Reproduce the lines of the data below without any change, starting with the line containing "pose: elev=52.2 azim=330.3" and ending with the line containing "Dot at: (208, 299)", both included.

** begin TASK INPUTS **

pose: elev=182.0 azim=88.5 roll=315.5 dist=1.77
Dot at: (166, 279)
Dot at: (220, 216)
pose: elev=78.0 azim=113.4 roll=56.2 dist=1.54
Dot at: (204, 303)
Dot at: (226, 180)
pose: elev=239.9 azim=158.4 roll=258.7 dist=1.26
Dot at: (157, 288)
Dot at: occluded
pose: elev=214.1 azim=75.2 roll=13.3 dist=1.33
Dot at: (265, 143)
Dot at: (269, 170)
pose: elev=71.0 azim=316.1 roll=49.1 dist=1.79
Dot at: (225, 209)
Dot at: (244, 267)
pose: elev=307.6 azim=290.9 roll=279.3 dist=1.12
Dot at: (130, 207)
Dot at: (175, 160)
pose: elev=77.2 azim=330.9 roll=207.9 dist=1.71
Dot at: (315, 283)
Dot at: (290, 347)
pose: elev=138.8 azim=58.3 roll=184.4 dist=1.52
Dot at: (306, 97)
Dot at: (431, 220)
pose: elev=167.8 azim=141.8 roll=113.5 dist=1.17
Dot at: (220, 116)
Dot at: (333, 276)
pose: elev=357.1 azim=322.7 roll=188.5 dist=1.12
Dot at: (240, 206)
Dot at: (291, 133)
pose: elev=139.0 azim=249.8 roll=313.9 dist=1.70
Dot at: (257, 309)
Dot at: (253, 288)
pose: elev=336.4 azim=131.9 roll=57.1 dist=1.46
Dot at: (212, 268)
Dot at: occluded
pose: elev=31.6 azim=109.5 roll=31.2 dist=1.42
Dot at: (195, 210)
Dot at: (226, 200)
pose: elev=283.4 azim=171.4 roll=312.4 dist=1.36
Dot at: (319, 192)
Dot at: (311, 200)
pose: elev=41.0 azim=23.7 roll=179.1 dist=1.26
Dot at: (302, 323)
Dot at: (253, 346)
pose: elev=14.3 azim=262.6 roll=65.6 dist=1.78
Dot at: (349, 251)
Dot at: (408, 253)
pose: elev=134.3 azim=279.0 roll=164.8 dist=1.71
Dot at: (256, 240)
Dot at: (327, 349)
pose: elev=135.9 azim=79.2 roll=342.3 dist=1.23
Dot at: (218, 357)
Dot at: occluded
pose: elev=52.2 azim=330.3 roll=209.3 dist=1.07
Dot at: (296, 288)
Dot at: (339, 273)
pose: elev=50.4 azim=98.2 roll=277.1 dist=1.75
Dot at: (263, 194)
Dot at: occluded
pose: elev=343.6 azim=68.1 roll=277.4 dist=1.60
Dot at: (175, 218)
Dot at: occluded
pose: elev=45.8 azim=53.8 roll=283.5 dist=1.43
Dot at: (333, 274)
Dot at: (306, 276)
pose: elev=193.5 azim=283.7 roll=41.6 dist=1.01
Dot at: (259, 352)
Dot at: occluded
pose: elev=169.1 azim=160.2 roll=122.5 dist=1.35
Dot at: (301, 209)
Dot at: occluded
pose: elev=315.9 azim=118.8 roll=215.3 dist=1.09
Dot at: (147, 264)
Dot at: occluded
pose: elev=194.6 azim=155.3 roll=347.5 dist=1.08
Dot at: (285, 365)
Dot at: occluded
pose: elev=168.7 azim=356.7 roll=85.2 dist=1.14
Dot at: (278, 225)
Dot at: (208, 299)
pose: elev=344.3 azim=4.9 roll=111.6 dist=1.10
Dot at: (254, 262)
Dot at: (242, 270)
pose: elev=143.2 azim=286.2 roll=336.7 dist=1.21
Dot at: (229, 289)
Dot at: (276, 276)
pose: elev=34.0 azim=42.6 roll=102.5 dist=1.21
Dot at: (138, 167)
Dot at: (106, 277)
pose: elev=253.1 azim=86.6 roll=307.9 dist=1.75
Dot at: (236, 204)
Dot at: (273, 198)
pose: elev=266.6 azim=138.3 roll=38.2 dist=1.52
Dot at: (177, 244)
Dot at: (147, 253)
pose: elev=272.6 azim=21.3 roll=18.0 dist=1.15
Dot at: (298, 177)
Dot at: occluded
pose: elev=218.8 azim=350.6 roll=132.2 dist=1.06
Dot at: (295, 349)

** end TASK INPUTS **

#### RESPONSE BELOW
pose: elev=52.2 azim=330.3 roll=209.3 dist=1.07
Dot at: (296, 288)
Dot at: (339, 273)
pose: elev=50.4 azim=98.2 roll=277.1 dist=1.75
Dot at: (263, 194)
Dot at: occluded
pose: elev=343.6 azim=68.1 roll=277.4 dist=1.60
Dot at: (175, 218)
Dot at: occluded
pose: elev=45.8 azim=53.8 roll=283.5 dist=1.43
Dot at: (333, 274)
Dot at: (306, 276)
pose: elev=193.5 azim=283.7 roll=41.6 dist=1.01
Dot at: (259, 352)
Dot at: occluded
pose: elev=169.1 azim=160.2 roll=122.5 dist=1.35
Dot at: (301, 209)
Dot at: occluded
pose: elev=315.9 azim=118.8 roll=215.3 dist=1.09
Dot at: (147, 264)
Dot at: occluded
pose: elev=194.6 azim=155.3 roll=347.5 dist=1.08
Dot at: (285, 365)
Dot at: occluded
pose: elev=168.7 azim=356.7 roll=85.2 dist=1.14
Dot at: (278, 225)
Dot at: (208, 299)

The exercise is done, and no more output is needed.